## Brano di partenza

________________________

Ciò nonostante la narrazione è comunque appassionante, in più occasioni pare di leggere uno dei tanti legal-thriller, alla John Grisham, in cui il lettore resta col fiato in sospeso, non sapendo se il protagonista riuscirà a far valere l’innocenza del proprio assistito, se il condannato alla sedia elettrica avrà un rinvio, o otterrà un riesame del proprio caso.

Un libro che conferma, per chi frequenta le aule giudiziarie, come la giustizia sia un’utopia: indagini sono spesso condotte partendo da un’ipotesi e cercando elementi che la confermino, pregiudizi, squilibrio tra difesa e accusa. Inoltre, il discrimine rappresentato dalle possibilità economiche dell’imputato: chi ha i soldi ha la possibilità di avere avvocati migliori, tecnici, consulenti che possano dare una diversa posizione alla sua linea difensiva, mentre chi non li ha, può solo affidarsi ad un avvocato d’ufficio impossibilitato spesso ad avvalersi di tecnici qualificati, analisi costose, indagini supplementari.

Stevenson lascia trapelare tutta la sua amarezza, la stanchezza che lo opprime di fronte ad un sistema iniquo in cui i più poveri, emarginati, disagiati hanno minori possibilità di ottenere un processo equo e maggiori possibilità di essere condannati ed incarcerati. Eppure è anche consapevole di come il suo impegno possa fare la differenza, di come la lotta della sua associazione e del progetto Equal Justice Initiative possa rappresentare l’unica speranza per tanti condannati.

________________________

## Dati archiviati
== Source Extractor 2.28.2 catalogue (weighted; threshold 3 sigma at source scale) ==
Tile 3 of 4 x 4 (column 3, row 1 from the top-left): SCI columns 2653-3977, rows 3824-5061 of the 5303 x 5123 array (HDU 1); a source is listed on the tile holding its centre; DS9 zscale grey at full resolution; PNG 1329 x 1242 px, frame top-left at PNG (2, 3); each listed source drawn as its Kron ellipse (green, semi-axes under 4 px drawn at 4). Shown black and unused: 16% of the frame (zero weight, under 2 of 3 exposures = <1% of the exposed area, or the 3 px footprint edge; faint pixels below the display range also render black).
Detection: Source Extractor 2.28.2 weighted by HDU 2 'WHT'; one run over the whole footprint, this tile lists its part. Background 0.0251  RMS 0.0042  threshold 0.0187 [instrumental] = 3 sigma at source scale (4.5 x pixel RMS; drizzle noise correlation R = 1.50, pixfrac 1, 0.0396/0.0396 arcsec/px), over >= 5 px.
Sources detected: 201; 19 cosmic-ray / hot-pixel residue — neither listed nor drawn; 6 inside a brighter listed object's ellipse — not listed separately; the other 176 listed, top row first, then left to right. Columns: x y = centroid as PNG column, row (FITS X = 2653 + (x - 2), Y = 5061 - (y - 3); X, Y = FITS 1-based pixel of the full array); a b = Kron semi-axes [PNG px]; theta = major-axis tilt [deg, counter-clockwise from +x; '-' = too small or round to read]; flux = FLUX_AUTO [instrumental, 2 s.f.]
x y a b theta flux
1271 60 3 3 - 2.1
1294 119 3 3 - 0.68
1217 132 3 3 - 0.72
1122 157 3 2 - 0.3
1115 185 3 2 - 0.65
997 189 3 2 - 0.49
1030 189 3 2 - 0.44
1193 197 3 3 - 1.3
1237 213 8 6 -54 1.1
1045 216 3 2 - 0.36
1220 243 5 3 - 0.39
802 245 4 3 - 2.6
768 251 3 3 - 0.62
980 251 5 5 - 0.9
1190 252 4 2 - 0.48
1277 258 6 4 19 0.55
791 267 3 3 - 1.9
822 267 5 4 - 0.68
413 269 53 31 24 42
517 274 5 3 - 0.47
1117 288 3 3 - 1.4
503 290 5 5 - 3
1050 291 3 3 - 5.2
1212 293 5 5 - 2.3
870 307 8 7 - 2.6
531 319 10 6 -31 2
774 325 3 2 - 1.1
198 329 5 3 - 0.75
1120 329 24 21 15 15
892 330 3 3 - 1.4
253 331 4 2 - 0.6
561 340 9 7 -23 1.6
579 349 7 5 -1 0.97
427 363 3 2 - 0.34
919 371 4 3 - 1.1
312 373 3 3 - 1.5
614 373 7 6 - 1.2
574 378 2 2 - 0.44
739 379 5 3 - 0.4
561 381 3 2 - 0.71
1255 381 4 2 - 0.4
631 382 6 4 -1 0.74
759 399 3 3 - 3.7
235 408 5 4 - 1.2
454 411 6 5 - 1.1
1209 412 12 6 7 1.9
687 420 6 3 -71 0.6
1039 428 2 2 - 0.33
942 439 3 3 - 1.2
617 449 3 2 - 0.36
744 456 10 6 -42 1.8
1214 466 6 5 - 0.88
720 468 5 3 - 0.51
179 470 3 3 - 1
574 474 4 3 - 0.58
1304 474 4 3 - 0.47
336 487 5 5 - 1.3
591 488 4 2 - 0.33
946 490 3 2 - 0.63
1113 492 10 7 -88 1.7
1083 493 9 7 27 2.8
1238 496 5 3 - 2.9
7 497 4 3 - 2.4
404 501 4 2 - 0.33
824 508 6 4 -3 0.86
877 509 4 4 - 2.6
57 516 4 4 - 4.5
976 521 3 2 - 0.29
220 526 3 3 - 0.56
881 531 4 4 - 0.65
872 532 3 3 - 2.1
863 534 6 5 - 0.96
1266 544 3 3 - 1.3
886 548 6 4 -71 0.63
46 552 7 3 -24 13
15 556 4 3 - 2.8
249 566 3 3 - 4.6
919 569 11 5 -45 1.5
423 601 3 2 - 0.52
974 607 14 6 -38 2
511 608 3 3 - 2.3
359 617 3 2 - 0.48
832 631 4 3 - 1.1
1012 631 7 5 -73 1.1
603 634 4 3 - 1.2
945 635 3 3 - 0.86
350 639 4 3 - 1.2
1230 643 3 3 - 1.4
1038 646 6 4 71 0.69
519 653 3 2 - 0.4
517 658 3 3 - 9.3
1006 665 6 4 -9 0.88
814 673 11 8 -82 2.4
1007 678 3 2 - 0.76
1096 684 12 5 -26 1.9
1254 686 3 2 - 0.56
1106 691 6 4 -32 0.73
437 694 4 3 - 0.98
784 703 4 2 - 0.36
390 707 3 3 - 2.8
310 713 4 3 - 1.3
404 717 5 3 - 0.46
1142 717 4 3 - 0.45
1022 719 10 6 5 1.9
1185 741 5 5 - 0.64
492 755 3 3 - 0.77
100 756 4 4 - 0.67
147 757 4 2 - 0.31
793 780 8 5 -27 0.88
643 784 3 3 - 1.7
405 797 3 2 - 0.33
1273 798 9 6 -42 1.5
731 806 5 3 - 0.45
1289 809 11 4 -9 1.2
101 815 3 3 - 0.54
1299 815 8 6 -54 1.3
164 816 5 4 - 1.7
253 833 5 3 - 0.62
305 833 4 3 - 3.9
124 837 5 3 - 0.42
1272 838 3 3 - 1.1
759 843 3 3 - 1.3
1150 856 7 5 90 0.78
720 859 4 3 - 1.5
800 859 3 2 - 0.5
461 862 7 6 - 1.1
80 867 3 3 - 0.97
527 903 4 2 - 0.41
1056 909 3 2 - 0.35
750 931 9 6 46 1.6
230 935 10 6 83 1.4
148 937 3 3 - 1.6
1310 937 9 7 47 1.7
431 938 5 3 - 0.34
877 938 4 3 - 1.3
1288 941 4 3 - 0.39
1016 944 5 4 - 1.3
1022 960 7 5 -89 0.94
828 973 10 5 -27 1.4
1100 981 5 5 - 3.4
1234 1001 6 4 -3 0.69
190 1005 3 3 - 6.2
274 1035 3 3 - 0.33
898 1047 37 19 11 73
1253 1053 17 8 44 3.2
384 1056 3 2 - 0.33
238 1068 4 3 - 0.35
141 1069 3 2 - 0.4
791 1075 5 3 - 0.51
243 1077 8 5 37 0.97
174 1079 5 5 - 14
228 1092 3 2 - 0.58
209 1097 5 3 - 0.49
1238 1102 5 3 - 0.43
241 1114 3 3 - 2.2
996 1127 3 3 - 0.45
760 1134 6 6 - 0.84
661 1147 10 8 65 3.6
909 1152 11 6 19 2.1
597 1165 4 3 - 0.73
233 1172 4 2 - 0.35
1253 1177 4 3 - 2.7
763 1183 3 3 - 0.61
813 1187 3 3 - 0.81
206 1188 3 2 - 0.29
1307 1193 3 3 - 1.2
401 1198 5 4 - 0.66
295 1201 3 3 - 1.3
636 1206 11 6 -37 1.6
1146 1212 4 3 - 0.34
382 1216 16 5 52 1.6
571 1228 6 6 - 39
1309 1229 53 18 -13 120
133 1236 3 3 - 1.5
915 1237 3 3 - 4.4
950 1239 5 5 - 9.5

________________________

## Cosa farai
[1] Ricopia senza alcuna modifica le righe dei record che vanno dall'inizio fino alla riga che contiene "Tile 3 of 4", quest'ultima compresa.
[2] Prosegui il brano sul libro che denuncia le ingiustizie del sistema giudiziario, riprendendo dal punto in cui si ferma.

## Le risposte
[1]
== Source Extractor 2.28.2 catalogue (weighted; threshold 3 sigma at source scale) ==
Tile 3 of 4 x 4 (column 3, row 1 from the top-left): SCI columns 2653-3977, rows 3824-5061 of the 5303 x 5123 array (HDU 1); a source is listed on the tile holding its centre; DS9 zscale grey at full resolution; PNG 1329 x 1242 px, frame top-left at PNG (2, 3); each listed source drawn as its Kron ellipse (green, semi-axes under 4 px drawn at 4). Shown black and unused: 16% of the frame (zero weight, under 2 of 3 exposures = <1% of the exposed area, or the 3 px footprint edge; faint pixels below the display range also render black).

[2]
Bryan Stevenson è un esempio di coraggio, umanità, determinazione, speranza, come racconta in modo preciso lo stesso autore, riportando un colloquio con Rosa Parks:

«Sì, signora. Ebbene, seguo un progetto in ambito legale chiamato Equal Justice Initiative, e il nostro intento è aiutare le persone nel braccio della morte, in realtà stiamo cercando di fermare la pena di morte. Cerchiamo di fare qualcosa per le condizioni dei carcerati e per le pene eccessive. Vogliamo liberare le persone che sono state condannate ingiustamente. Vogliamo mettere fine alle sentenze inique nelle cause penali e far cessare i pregiudizi razziali nella giustizia penale. Stiamo provando ad aiutare i poveri e fare qualcosa nella difesa degli indigenti, e per il fatto che la gente non riceve l’assistenza legale di cui ha bisogno. Cerchiamo di dare aiuto chi soffre d’infermità mentale. Stiamo provando a far sì che smettano di mandare i ragazzini nelle prigioni e nei carceri destinati agli adulti. Stiamo cercando di fare qualcosa per la povertà e la mancanza di speranza che regnano nelle comunità poveri. Vogliamo vedere più diversità insieme alle cariche decisionali all’interno del Sistema di Giustizia. Proviamo ad insegnare alla gente la storia razziale e il bisogno di giustizia razziale. Stiamo cercando di combattere gli abusi di potere della polizia e dei pubblici ministeri…».

Un romanzo necessario, duro, emotivamente faticoso, ma necessario, per acquisire consapevolezza, per capire come funziona il sistema “giustizia”, per affrontare ancora una volta il tema del razzismo e diventare un po’ più consapevoli e attenti. Perché come dice la Signora Williams, prima di assistere ad un processo.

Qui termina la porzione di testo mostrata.